宋仁:“去醫院後,醫生同我講,我個人火氣太大,需要找人幫忙去去火。”
“不知阿嫂願不願意。”
靚嫂聽得愣了一下,隨後就明白過來。
她掩嘴無言的笑了一聲,轉頭繞到宋仁的面前,貼着他的身子一點點的蹲了下去。
……
幾天後,麗景大酒樓。
頂樓的一間包廂,此刻這裡已經匯聚了整個港島警隊裡,最具話語權的一批大佬。
席間坐下來的全都是一張張的鬼佬面孔。
主座位置,落座的更是港島警隊總警司貝尼特。
其後依次排列的是高級警司希萊,高級警司布魯爾,高級警司約翰夫,以及另外六位鬼佬警司。
餐桌上還空着一張空位。
約翰夫是第一次來。
他主管的地方在新界範圍內,此次受到總警司貝尼特的邀請,和麾下兩名警司一起,特意來參加這場飯食。

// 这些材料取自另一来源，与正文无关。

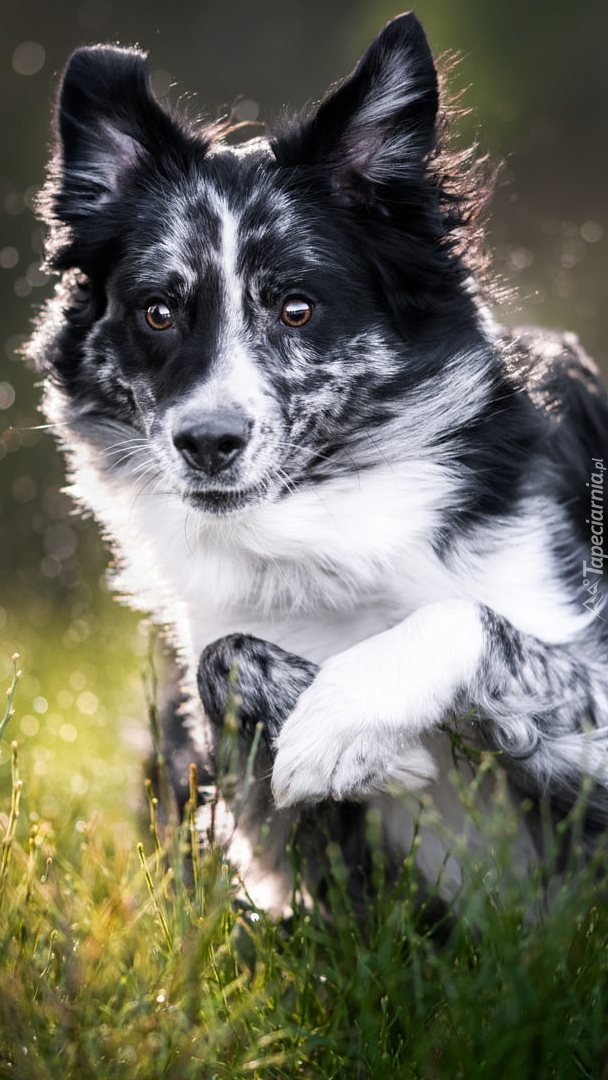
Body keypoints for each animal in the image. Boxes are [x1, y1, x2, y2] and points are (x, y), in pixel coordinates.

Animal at [27, 14, 608, 911]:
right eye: (157, 312)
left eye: (297, 308)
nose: (208, 442)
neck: (322, 521)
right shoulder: (268, 831)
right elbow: (222, 662)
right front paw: (370, 745)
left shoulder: (586, 708)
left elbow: (468, 616)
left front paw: (343, 721)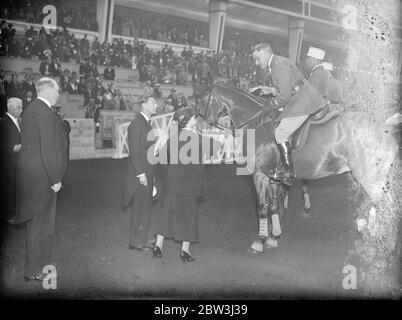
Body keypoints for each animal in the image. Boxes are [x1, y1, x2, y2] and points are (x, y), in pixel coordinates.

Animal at [193, 84, 398, 254]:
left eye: (202, 100)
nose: (197, 127)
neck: (256, 123)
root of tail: (386, 128)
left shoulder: (260, 175)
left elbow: (262, 207)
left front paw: (259, 241)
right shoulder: (273, 178)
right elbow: (274, 206)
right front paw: (274, 236)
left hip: (370, 179)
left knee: (388, 207)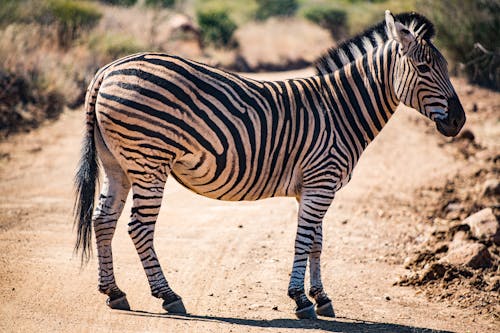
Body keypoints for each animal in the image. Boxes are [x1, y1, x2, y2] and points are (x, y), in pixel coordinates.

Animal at [73, 9, 464, 316]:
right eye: (424, 67)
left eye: (445, 67)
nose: (459, 122)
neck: (340, 111)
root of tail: (108, 69)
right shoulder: (321, 182)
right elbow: (303, 239)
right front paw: (300, 301)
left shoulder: (314, 187)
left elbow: (317, 241)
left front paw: (321, 297)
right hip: (149, 160)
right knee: (138, 227)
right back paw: (168, 296)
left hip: (118, 164)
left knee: (103, 220)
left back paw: (114, 292)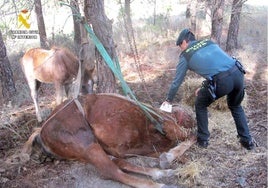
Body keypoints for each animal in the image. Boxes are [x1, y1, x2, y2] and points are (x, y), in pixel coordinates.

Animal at [22, 93, 197, 187]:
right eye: (188, 116)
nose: (195, 120)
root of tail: (41, 132)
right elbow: (190, 137)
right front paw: (170, 156)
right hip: (87, 143)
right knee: (111, 171)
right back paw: (161, 184)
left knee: (118, 164)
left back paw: (160, 172)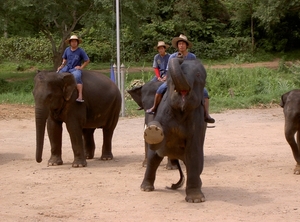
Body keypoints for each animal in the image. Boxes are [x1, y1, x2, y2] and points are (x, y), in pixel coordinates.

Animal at [140, 57, 207, 203]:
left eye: (198, 75)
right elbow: (157, 141)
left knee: (198, 163)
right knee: (153, 159)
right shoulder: (164, 108)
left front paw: (196, 200)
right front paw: (153, 131)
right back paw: (146, 188)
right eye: (169, 78)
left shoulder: (197, 119)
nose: (180, 56)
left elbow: (194, 151)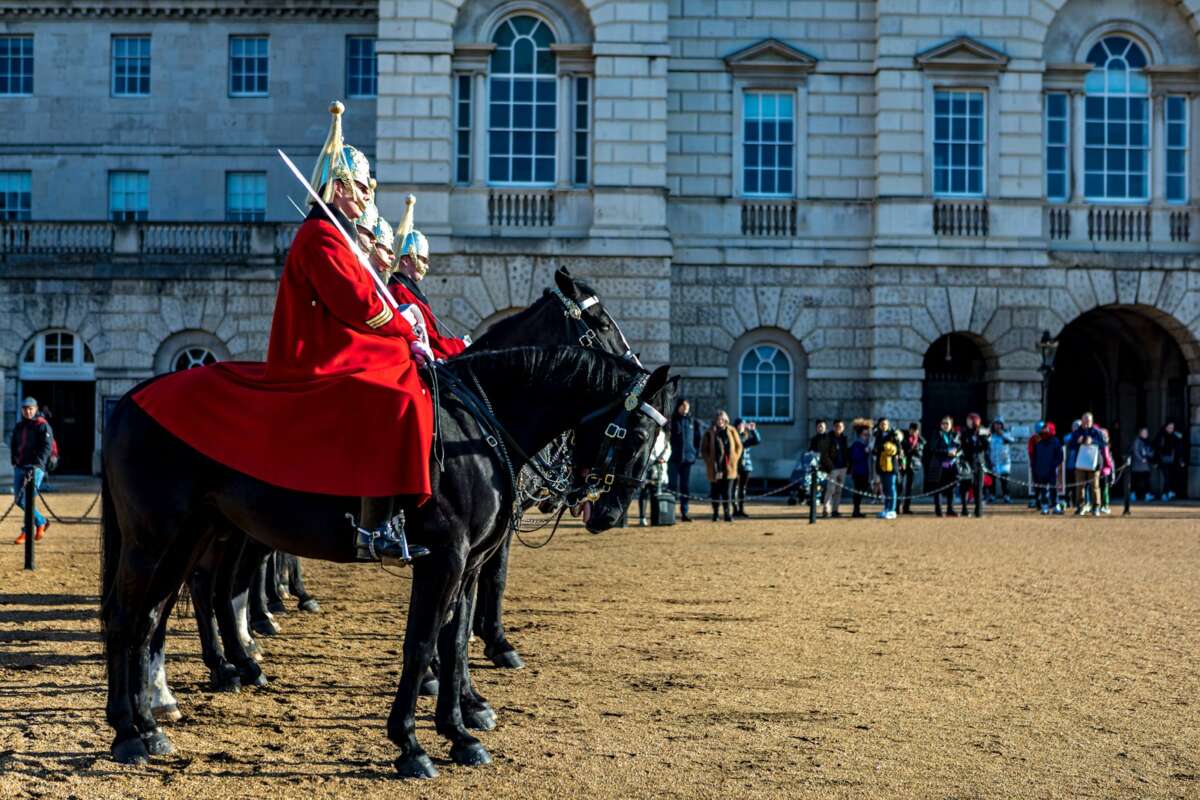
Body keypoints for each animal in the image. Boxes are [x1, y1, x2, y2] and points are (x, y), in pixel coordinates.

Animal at [100, 345, 676, 777]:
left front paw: (459, 732)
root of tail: (131, 397)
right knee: (130, 619)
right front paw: (411, 744)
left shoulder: (469, 564)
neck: (477, 427)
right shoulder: (444, 559)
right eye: (639, 435)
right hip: (157, 540)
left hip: (190, 537)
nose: (610, 512)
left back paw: (154, 721)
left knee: (155, 617)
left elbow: (455, 641)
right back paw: (131, 729)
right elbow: (421, 644)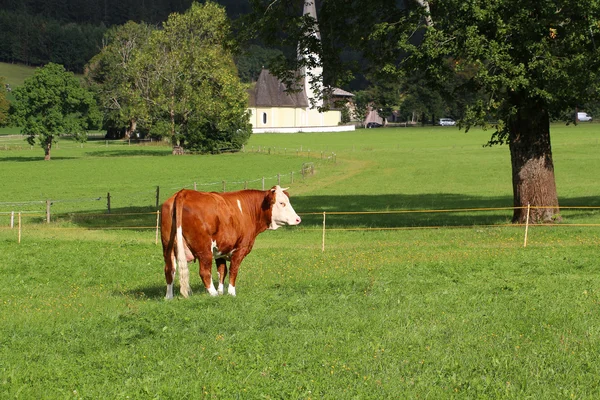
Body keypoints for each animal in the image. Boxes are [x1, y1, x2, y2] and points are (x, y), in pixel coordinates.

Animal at [161, 184, 300, 296]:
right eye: (281, 203)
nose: (298, 219)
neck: (248, 210)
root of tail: (184, 192)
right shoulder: (241, 248)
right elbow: (233, 270)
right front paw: (231, 293)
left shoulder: (220, 250)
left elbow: (222, 271)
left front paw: (221, 292)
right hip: (204, 249)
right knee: (204, 272)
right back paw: (213, 295)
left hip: (168, 246)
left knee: (169, 269)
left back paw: (169, 297)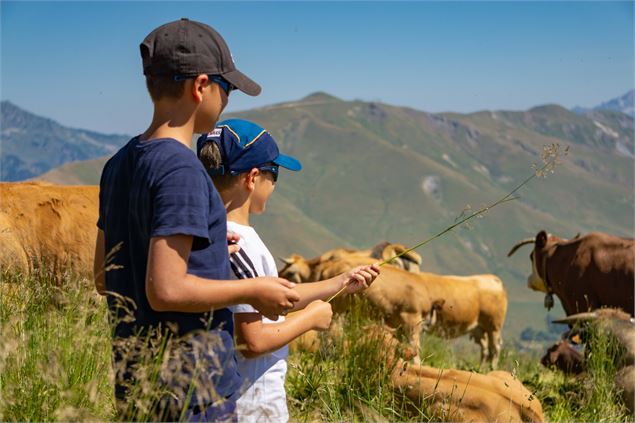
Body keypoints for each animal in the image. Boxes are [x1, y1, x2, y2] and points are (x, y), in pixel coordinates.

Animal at [280, 247, 510, 370]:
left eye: (290, 272)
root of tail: (493, 279)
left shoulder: (411, 320)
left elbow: (413, 349)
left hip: (493, 326)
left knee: (494, 349)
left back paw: (490, 369)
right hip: (482, 329)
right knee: (487, 350)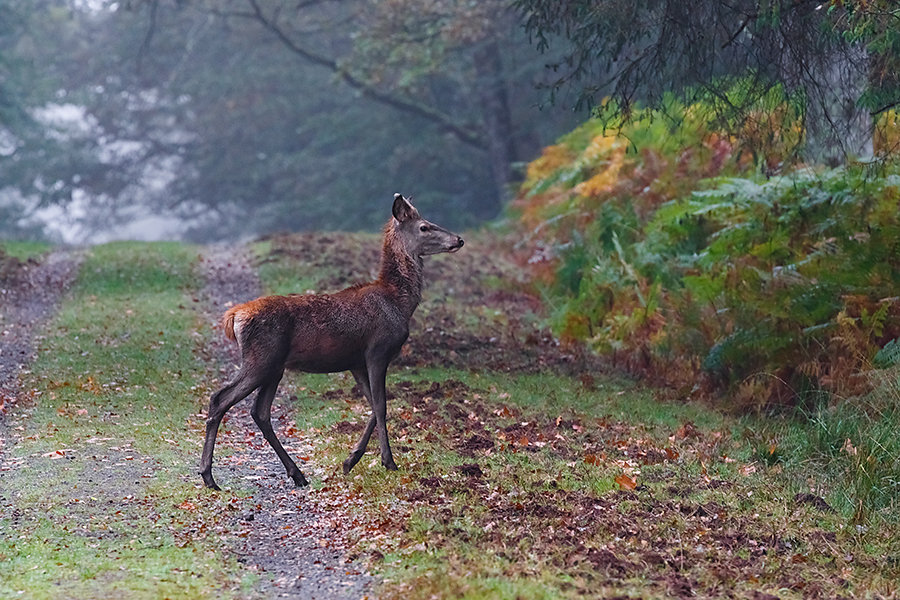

在座的基本都是警隊各區的大佬,他也不明白到底還有誰夠格讓他們一起等的。
尤其是總警司貝尼特,竟然也在一言不發的等在原位。
即便約翰夫已經有些不耐煩,但也不敢有過多的表現。
直至又等了十幾分鍾後,包廂的門纔再次被人推開。
宋仁走進這裡,目光先是在總警司貝尼特的身上停留一瞬。
貝尼特對他點了點頭。
這看似正常的舉動,落到了宋仁的陰陽眼裡,卻是雙生鬼在操縱着貝尼特的身體,對自己點頭示意。
雙生鬼附身總警司貝尼特,這些天來已經玩的相當開心。
宋仁在大規模整頓整個港島社團時,就預料到了會在警隊高層方面吃到越來越多的針對。
尤其是他搞出來的動靜越大,警隊高層就越發容不下他。
所以,他選擇了先下手爲強。
利用雙生鬼的特性,強行附身了總警司貝尼特。
然後藉由貝尼特的影響力,開始以軟硬兼施的方式拉攏一些關鍵位置上的下級警司。
能拉就拉,不能拉的要麼做掉,要麼換掉。
反正有貝尼特的身份託底,短時間內爆出任何問題都能輕鬆的壓制下去。
目前港島區和九龍區的警司基本都收下了宋仁的禮。
當然,也有一位傲慢的警司言辭拒絕了。
只不過,現在那鬼佬警司仍舊在醫院裡躺着呢,躺在太平間裡睡了一個美美的安眠覺。
而對外宣稱的,則是其患疾而死。
在座的其中幾位警司是知道內情的,也是因此對宋仁格外忌憚。
看到宋仁進入包廂,希萊是第一個熱情站起來,握手道:“宋先生。”
布魯爾和其中四位警司也相繼和宋仁打過招呼。
唯獨新界區的約翰夫,以及另外兩名警司,全都在作壁上觀。
他們是第一次來,也是第一次見到宋仁。
白種人的身份,和日不落帝國的傲慢,讓他們極度不理解其他人爲什麼會變得如此熱情。
一個黃皮猴子而已……
希萊主動給約翰夫介紹道:“嘿,約翰夫,這位是宋先生,銅鑼灣以及——”
約翰夫直接擺手打斷他。
一雙冷硬的粟色眸子,正上下掃過宋仁,最後哼了一聲:“希萊,千萬不要告訴我說,讓我們等了半個小時的混蛋,就是眼前這隻黃皮猴子!”
希萊聞言臉色一變,他可是見識過宋仁的恐怖。
何況現在對方背後還有總警司爲其撐腰。
加上他現在也被利益綁定,或者說他的一些事,已經被對方拿捏住了,現在就是想下船都做不到了。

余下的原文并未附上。